Unfortunately, the days of collecting clean and free rain water are over, with parts of the world now restricting the collection of rainwater. If you are currently relying on Mother Nature for a free water source, or are considering starting doing so, then it is important to consider the following:

  • As rain water falls to the ground, it pulls ions from the air and traps them into the water drops. If you live close to a major town, then be careful the air pollution will not affect the rain and cause it to become toxic or unusable for plants or drinking.
  • Make sure that the materials being used to collect the rain are clean and sterile. An old drain pipe, or rusty corrugated steel roof may cause contaminants to leach into the water over time. Using plastic corrugated sheet works very well, and make sure you thoroughly clean out drain pipes that will collect the water

  • It is important to store the collected rain water in darkness with high amounts of dissolved oxygen, and well out of direct sunlight. By doing so, this will prevent algae and anaerobic bacteria from beginning to form.

 

 

 

6. Top Tips On Watering Cannabis Plants 

  • Watering your plants close to the grow lights switching off can cause excessive humidity levels and for the growing medium to become oversarated during the darkness period. It is much more beneficial and practical for the plants to be fed once an hour after the lights turn on, or twice a day in smaller intervals. 

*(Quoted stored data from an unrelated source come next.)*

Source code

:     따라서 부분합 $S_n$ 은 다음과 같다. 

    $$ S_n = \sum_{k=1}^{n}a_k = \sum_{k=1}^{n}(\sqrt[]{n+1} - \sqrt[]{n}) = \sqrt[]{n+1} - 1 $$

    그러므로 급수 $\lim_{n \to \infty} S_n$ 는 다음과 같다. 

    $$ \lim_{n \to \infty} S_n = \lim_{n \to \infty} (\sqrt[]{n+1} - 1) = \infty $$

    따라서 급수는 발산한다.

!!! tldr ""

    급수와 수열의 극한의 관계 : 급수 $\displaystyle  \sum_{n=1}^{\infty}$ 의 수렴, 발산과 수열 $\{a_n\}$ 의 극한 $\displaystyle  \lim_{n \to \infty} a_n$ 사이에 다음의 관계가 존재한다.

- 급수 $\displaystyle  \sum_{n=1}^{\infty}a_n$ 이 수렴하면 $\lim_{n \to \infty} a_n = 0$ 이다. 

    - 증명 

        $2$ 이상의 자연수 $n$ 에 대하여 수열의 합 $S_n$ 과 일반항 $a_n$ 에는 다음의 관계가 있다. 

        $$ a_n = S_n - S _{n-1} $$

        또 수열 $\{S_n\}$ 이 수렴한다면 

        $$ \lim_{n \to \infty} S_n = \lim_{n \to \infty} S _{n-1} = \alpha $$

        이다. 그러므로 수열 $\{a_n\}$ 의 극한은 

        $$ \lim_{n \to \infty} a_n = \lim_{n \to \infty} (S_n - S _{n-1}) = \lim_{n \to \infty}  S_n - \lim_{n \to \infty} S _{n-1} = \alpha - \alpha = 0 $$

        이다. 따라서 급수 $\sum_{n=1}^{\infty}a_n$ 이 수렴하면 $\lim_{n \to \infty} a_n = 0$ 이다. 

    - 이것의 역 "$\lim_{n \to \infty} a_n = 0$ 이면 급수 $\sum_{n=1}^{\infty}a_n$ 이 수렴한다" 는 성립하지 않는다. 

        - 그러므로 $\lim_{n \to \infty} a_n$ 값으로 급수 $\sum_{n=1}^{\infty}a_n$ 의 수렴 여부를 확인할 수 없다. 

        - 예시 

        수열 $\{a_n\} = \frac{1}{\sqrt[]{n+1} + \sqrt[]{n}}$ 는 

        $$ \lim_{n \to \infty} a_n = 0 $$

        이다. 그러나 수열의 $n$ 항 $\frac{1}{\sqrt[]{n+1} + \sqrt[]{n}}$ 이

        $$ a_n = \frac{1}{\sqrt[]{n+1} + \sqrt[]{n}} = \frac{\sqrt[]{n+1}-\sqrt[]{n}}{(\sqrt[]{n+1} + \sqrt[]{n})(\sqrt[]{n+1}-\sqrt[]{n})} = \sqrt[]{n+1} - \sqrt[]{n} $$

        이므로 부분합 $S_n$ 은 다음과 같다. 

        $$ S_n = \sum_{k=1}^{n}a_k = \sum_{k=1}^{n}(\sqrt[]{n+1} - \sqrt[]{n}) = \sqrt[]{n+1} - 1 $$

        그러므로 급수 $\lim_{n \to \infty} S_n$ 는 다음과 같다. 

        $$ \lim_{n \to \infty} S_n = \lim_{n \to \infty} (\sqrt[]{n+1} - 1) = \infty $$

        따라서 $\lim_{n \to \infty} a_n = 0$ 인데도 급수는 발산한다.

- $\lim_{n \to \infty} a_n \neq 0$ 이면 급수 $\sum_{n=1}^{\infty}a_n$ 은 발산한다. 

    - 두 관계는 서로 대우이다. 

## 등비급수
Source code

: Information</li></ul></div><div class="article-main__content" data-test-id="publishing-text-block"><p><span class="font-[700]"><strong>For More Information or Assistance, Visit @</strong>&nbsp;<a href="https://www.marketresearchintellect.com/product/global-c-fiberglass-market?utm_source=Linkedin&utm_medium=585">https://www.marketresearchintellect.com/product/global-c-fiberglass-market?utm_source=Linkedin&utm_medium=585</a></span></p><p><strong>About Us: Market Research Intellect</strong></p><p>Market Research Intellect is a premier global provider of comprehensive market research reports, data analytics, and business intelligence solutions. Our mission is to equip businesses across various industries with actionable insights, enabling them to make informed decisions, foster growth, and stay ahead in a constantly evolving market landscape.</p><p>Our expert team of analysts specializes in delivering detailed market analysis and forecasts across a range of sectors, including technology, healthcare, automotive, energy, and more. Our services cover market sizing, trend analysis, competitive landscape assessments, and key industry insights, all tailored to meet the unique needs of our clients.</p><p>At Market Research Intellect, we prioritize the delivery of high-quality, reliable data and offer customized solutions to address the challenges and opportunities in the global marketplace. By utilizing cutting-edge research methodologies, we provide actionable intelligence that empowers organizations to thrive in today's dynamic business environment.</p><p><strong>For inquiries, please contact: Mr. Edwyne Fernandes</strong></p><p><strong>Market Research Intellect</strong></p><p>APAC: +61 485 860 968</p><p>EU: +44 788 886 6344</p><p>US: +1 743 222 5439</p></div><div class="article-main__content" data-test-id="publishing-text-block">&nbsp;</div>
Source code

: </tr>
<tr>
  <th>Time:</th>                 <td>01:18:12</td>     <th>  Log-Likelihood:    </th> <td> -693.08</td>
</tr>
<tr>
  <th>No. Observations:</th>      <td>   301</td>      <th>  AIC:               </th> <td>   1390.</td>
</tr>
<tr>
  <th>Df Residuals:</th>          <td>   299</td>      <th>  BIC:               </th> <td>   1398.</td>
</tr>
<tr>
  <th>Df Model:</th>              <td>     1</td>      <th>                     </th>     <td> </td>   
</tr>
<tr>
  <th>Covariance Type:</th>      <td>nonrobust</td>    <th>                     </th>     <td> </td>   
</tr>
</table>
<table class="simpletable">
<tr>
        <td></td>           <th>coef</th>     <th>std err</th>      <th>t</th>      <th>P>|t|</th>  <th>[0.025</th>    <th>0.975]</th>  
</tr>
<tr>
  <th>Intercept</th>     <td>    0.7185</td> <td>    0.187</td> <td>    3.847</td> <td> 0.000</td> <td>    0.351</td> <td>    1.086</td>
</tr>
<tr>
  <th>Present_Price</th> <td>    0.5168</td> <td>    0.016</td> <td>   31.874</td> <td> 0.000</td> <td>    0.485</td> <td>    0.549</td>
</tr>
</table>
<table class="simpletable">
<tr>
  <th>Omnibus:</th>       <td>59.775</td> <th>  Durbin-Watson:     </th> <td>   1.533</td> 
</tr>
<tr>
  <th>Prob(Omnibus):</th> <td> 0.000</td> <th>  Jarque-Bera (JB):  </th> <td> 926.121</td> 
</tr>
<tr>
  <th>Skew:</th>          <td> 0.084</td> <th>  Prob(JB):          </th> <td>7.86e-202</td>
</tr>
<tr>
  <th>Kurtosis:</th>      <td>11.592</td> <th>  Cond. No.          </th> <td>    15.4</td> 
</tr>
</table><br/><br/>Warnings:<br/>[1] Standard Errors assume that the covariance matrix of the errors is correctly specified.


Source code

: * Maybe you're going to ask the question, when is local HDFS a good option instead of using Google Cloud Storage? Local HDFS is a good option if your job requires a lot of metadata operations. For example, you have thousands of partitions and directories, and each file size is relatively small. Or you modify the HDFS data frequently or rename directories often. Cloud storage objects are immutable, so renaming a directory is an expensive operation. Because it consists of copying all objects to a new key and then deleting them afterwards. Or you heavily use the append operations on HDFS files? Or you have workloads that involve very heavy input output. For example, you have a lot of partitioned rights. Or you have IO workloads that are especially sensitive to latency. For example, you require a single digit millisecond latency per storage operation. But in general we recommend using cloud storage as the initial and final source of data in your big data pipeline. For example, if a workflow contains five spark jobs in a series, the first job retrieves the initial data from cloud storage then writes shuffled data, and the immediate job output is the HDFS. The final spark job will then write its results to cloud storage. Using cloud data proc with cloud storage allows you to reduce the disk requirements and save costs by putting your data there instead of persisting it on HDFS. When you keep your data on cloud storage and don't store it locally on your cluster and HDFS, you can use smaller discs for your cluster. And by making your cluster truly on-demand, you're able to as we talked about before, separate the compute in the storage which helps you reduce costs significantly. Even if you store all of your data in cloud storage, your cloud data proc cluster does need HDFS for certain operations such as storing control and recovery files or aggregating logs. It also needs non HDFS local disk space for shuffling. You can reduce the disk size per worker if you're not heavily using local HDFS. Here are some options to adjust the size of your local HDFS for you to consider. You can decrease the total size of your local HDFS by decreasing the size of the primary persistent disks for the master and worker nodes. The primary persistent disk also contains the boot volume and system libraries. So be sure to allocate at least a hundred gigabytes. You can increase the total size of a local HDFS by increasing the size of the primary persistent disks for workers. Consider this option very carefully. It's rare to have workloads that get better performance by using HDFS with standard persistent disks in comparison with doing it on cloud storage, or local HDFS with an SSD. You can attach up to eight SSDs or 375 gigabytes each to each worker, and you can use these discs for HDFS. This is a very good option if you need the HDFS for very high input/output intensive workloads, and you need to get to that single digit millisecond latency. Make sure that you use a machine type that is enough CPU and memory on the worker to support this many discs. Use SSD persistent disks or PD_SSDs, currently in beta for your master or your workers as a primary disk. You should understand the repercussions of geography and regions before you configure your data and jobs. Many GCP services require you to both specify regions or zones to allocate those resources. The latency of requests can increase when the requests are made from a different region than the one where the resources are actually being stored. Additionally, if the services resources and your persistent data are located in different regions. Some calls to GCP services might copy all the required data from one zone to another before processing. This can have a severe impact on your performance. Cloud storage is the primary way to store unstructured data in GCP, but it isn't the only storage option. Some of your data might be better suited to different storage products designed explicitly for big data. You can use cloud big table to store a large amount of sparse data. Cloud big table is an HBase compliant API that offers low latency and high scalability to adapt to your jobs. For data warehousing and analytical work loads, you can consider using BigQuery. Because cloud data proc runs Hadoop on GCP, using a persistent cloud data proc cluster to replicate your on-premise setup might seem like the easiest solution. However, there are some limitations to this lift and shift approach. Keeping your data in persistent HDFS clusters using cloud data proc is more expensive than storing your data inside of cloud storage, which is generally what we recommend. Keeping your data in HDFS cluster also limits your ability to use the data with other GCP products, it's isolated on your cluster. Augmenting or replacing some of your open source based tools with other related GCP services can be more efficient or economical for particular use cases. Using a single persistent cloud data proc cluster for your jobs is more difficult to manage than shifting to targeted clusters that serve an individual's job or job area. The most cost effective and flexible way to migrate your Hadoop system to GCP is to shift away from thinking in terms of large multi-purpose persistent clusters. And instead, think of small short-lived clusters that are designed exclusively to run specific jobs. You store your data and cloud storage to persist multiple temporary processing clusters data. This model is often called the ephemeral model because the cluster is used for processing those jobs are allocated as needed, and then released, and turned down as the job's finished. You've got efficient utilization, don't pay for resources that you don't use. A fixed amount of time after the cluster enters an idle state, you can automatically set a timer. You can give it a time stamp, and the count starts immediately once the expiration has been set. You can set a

  • Use an airstone or pump to keep your water aerated and oxygen rich. It is impossible for bad bacteria to live in a highly oxygenated environment. Not only will adding oxygen keep your reservoir fresh, it will also increase the pH at the same time. 

  • In the event your plants have been treated with stagnant water, or have formed pathogens, then an excellent remedy is to use hydrogen peroxide. The additional oxygen molecule attached to the H2O will kill off any disease or infection. 
  • Reverse osmosis is well recommended for growers who have access to a hard water source. It may take time to filter and purify the water, however the end result will be a safe to drink and contaminant free water source. 

 

7. In conclusion 

When it comes to watering Cannabis plants, there are many variables to consider. Not only does the maturity of the plant, pot size, growing medium, light intensity, air intake, temperature and humidity play a role, but also the cultivar and the experience level and understanding of the grower. Learning how much water and nutrient solutions your plants need is a big difference maker in the final harvest and quality of your crop. 

Good luck finding the perfect balance and growing some top shelf flowers!